The idea was that with Long in the governor’s mansion, every person, no matter their job, would enjoy the kind of wealth and happiness normally enjoyed only by monarchs.
Hence the phrase “Every man a king.”
Today’s Republicans actually have a similar slogan, although they've never come out publicly and said it.
Their slogan is “Every businessman a king,” and the message to American workers is simple: “Your boss owns you. And if you’re a woman, your boss owns rights to your body, too.”
Don’t believe me?
Get this: Right now, House Republicans are trying to give employers here in our nation’s capital the right to fire their employees if they go on birth control.

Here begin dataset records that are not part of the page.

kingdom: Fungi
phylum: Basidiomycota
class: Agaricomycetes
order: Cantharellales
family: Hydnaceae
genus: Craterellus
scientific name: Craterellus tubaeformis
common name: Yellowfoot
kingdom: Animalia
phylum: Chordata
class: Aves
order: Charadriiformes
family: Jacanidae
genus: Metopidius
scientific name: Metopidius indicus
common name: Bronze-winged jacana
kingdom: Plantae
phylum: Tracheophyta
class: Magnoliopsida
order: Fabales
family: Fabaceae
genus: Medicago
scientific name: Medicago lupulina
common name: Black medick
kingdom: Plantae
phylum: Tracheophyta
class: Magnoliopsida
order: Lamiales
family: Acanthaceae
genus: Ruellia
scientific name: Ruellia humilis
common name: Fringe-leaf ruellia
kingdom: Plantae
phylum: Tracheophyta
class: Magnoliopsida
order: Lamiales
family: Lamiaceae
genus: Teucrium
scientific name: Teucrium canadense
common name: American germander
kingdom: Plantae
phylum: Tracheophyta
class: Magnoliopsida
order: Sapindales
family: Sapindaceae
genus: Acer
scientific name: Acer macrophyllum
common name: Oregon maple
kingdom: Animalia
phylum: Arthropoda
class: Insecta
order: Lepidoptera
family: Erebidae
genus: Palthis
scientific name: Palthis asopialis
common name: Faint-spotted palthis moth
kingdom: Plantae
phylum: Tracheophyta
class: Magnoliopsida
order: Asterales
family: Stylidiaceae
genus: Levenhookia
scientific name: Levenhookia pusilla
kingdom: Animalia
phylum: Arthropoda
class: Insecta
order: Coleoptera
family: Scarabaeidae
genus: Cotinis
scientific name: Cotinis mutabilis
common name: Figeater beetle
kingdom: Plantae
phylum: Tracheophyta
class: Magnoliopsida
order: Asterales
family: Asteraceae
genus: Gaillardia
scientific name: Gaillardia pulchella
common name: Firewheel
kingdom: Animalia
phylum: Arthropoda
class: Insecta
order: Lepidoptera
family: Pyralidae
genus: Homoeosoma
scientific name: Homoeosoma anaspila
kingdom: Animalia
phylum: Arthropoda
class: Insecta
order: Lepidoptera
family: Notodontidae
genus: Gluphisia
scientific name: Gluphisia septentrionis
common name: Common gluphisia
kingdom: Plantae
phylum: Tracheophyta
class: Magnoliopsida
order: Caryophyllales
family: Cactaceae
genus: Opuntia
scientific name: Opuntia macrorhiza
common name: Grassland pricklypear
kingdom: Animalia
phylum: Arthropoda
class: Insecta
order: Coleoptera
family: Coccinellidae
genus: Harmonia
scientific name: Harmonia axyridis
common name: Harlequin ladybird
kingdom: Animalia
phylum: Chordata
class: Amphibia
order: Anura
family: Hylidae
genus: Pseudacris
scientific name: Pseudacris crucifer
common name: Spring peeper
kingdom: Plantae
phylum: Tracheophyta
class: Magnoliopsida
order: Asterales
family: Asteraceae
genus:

Seriously, I’m not kidding.
Last year, the Washington, D.C. city council passed a law called the
Reproductive Health Non-Discrimination Act of 2014 (RHNDA), which bans employers from firing or otherwise punishing employees for the private decisions they make about their reproductive health, like for example, going on birth control.
Naturally, right-wing religious groups started freaking out, and that got the attention of House Republicans who see the religious folks as great suckers who'll vote Republican because of their religion, even though the Republicans are robbing them blind economically.
These Republicans in congress are now using the oversight powers they have over Washington, D.C. to try and block the RHNDA.
If they get their way, a woman working in Washington, D.C. could be fired for something as simple as having a child out of wedlock.
The Republican line, of course, is that, like the Hobby Lobby case, this all about protecting the religious liberty of the employer. But that’s just a flat-out lie.
This isn’t about religious liberty at all - this is about the enthronement of the business class above everyone else in our society.
This is about turning business owners into modern-day kings and turning American workers into modern-day peasants.
This is about trying to induce Stockholm syndrome in workers by putting every aspect of their lives under the control of their employer.
This about doing away with the traditional role of corporations - to shield business owners from liability and risk - and ushering in a new era where corporate “persons” have more rights than actual people.
And this is, above all, about sending capitalism back into its natural state, which, not surprisingly, looks a lot like feudalism.